La politique de développement au service de la « puissance d’influence française »

« L’AFD doit ainsi être pleinement engagée dans la promotion des entreprises et de l’expertise française à l’étranger », a notamment souligné Laurent Fabius.

Comme en chaque début d’année, le ministre des Affaires étrangères Laurent Fabius a présenté ses voeux, à son « bras armé » en matière d’aide civile, l’Agence française de développement (AFD). 

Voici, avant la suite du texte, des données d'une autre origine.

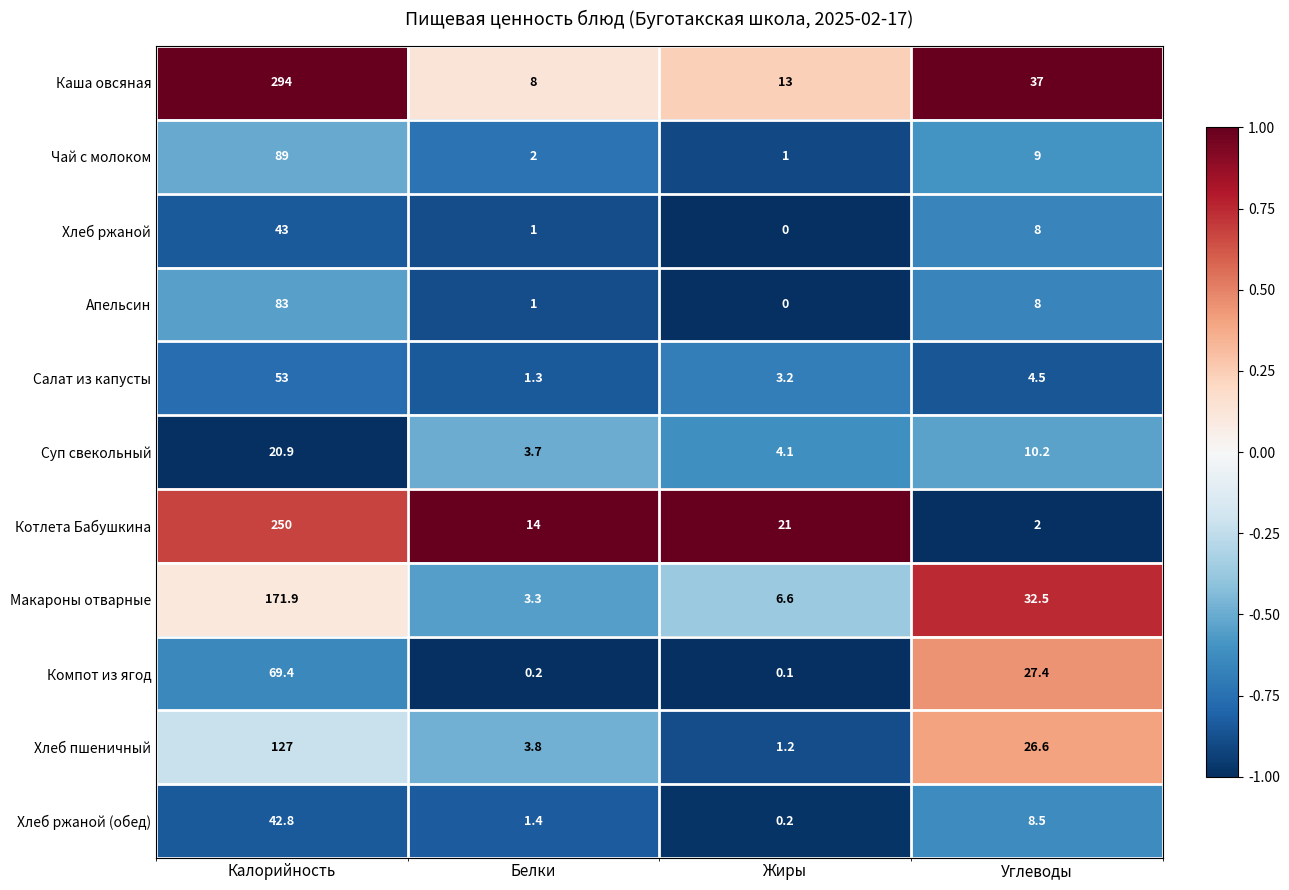

What is the average value of the Каша овсяная series?

88.0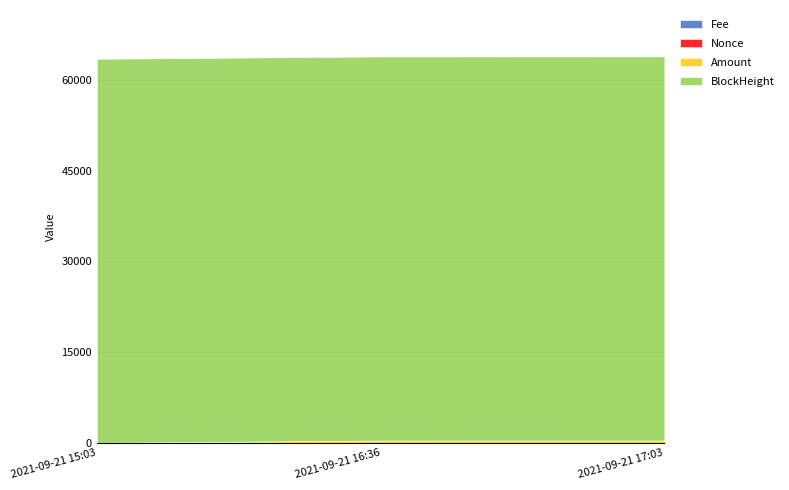

List the series in order of their peak value, highest first.

BlockHeight, Amount, Nonce, Fee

Le 8 janvier, devant les directeurs réunis à Paris des 69 agences présentes en Afrique, en Amérique latine, et en Asie, Laurent Fabius a replacé dans un cadre plus large les grandes orientations de l’AFD pour 2012-2016.

La politique de développement « n’est pas un domaine autonome qui pourrait fonctionner selon une logique indépendante », a-t-il expliqué. Elle fait partie de « l’action diplomatique d’ensemble », et doit participer « au statut de ‘puissance d’influence’ qui est celui de la France », a ajouté le ministre.

Diplomatie économique

Une influence qui se mesure aujourd’hui par le « rayonnement » de la France, en tant que vecteur des idées de solidarité, de liberté et de justice, rappelées par Laurent Fabius, mais pas seulement.

« L’AFD doit ainsi être pleinement engagée dans la promotion des entreprises et de l’expertise française à l’étranger », a souligné l’ancien Premier ministre, également passé par Bercy. 

A cette fin, Laurent Fabius entend opérer quelques adaptations : « Le périmètre géographique du réseau de l’AFD devra être réexaminé à l’aune de ces critères économiques et d’influence», a déclaré le ministre.